LA PAZ. O governador de La Paz, José Luís Paredes, pode ter que deixar o cargo após o referendo, pelo que indicam as pesquisas. Em entrevista ao GLOBO, ele ironiza o risco de um golpe civil propalado pelo governo: ¿O único apoio sólido que Morales tem tido é dos militares.¿

O senhor está de acordo com o referendo de domingo?
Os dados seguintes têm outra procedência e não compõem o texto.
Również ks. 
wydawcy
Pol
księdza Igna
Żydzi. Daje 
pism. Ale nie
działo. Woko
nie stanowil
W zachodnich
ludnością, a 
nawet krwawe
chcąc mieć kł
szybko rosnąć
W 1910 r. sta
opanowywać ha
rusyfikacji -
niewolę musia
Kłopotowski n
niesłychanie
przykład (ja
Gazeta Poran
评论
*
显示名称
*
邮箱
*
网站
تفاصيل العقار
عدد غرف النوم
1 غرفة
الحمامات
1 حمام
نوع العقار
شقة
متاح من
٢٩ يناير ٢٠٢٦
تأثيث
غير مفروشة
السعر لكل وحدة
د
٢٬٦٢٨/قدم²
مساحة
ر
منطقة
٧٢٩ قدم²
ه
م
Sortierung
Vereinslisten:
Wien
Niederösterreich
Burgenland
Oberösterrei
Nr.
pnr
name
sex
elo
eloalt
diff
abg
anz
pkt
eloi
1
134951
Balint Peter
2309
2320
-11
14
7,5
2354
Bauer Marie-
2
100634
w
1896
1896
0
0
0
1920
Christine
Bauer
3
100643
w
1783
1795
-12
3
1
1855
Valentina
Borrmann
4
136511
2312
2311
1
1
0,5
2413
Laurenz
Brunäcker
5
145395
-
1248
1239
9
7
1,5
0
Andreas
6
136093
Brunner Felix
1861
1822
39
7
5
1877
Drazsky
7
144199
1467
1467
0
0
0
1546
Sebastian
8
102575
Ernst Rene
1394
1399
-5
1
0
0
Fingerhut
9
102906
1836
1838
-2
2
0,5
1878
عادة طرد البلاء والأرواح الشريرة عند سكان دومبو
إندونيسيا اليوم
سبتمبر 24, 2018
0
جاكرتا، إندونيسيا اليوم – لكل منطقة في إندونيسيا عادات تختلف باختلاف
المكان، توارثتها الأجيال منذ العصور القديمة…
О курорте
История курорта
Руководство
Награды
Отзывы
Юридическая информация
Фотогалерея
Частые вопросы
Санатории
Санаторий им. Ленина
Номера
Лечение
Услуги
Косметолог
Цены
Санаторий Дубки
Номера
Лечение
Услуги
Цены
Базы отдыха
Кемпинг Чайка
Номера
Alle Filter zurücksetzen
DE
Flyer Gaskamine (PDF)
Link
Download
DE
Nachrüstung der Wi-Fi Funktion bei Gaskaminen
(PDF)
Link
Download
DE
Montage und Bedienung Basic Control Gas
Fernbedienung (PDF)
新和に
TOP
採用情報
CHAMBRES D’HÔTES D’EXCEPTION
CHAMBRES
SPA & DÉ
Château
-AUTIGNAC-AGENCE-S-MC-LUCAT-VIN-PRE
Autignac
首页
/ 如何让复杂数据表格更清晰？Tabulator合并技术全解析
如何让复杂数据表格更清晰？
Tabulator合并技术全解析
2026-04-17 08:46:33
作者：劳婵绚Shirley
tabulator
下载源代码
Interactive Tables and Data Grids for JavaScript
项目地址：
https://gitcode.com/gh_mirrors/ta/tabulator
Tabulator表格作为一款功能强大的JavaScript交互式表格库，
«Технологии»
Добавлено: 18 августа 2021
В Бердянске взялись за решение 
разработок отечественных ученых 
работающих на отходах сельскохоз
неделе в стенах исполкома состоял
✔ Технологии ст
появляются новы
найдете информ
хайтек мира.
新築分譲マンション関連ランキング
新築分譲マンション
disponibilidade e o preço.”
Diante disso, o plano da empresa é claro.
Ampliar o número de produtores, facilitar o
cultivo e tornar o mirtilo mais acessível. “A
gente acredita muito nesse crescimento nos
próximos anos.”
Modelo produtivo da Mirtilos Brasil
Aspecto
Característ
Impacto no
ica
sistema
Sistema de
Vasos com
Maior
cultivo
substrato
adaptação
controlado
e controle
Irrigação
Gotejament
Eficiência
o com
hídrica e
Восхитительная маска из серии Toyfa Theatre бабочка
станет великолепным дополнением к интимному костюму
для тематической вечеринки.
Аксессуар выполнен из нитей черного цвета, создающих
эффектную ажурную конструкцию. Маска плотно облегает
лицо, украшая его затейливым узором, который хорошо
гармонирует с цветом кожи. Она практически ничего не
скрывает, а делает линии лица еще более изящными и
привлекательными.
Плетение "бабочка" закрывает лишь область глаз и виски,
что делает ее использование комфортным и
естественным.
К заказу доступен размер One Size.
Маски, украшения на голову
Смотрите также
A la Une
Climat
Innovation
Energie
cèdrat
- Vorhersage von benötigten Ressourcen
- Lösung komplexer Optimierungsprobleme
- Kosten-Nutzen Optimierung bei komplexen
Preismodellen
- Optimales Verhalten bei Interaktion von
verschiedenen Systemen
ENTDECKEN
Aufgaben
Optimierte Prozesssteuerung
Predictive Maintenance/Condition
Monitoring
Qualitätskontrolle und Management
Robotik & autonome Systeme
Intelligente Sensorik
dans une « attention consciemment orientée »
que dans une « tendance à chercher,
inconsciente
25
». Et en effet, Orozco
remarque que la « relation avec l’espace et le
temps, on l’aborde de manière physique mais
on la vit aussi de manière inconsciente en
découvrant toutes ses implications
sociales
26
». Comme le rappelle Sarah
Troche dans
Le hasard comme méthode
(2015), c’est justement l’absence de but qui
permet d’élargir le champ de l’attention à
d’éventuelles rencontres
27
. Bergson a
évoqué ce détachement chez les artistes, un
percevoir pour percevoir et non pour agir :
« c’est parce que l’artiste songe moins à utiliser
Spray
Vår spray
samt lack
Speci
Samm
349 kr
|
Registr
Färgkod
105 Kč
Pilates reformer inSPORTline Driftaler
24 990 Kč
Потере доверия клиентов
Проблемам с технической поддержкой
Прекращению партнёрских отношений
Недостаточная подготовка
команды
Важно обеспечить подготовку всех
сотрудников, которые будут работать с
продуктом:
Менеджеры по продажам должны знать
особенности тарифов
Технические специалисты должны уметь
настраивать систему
PAREDES: Não. Mas sinto que o referendo é apoiado pelo povo, por isso não vou me opor. Mas as regras são absolutamente injustas. Sobretudo para mim. Precisarei de 62,7% para continuar no governo. Porque assim está escrito na lei. Tive 37,3% dos votos para me eleger em 2005. Então, se eu tiver 37,7% de não, estarei fora. Preciso de quase o dobro da aprovação.

Caso não consiga...

PAREDES: Se tiver 60%, estarei perdido. Já o presidente só necessita de 45,5%.

O governo afirma que a Bolívia está na ante-sala de um golpe civil. É verdade?

PAREDES: Não tenho essa informação. A informação que tenho é que o apoio sólido que ele tem é das Forças Armadas. É seu maior apoio real.

E o fato de o presidente estar impedido de entrar em algumas regiões do país... É democrático isso?

PAREDES: Há quatro departamentos onde ele não pode pisar. É a primeira vez que isso acontece no país. O presidente pode ser da maioria, mas não pisa na maior parte do território.

Como fica o país após o referendo?

PAREDES: Foi montado um grande aparato da Corte Nacional Eleitoral e há um manejo venezuelano abusivo. Caracas ajudou o presidente a manipular as cédulas de identidade. Foram mais de 80 mil documentos duplos. Após o referendo, a Bolívia estará mais acirrada, mais dividida.

Há provas?

PAREDES: A Venezuela tem uma intromissão absoluta no governo. Foram militares venezuelanos que manejaram os documentos de identidade há dois anos. Alteraram o sistema de cédulas de identidade. Agora, aparecem registros duplos eleitorais. E a Venezuela destina muito dinheiro para o governo da Bolívia. É um aparato venezuelano que sustenta Evo.(S.A.)